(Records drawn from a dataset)
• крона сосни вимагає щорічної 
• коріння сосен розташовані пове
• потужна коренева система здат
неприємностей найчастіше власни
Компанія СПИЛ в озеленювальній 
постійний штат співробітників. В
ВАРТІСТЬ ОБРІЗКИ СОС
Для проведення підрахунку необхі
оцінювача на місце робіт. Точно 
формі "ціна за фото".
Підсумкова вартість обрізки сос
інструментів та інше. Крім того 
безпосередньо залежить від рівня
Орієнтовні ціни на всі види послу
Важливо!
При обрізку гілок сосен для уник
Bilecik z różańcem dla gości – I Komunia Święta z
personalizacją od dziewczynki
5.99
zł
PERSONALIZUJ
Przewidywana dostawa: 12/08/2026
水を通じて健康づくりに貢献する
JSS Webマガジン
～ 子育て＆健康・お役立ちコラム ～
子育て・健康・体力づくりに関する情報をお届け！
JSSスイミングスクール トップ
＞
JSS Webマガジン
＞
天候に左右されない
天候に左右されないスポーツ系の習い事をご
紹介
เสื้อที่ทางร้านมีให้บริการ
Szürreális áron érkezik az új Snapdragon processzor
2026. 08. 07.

■ **About this task**:
Every record must appear in the answer exactly as it does above.

■ **Answer to the problem**:
• крона сосни вимагає щорічної 
• коріння сосен розташовані пове
• потужна коренева система здат
неприємностей найчастіше власни
Компанія СПИЛ в озеленювальній 
постійний штат співробітників. В
ВАРТІСТЬ ОБРІЗКИ СОС
Для проведення підрахунку необхі
оцінювача на місце робіт. Точно 
формі "ціна за фото".
Підсумкова вартість обрізки сос
інструментів та інше. Крім того 
безпосередньо залежить від рівня
Орієнтовні ціни на всі види послу
Важливо!
При обрізку гілок сосен для уник
Bilecik z różańcem dla gości – I Komunia Święta z
personalizacją od dziewczynki
5.99
zł
PERSONALIZUJ
Przewidywana dostawa: 12/08/2026
水を通じて健康づくりに貢献する
JSS Webマガジン
～ 子育て＆健康・お役立ちコラム ～
子育て・健康・体力づくりに関する情報をお届け！
JSSスイミングスクール トップ
＞
JSS Webマガジン
＞
天候に左右されない
天候に左右されないスポーツ系の習い事をご
紹介
เสื้อที่ทางร้านมีให้บริการ
Szürreális áron érkezik az új Snapdragon processzor
2026. 08. 07.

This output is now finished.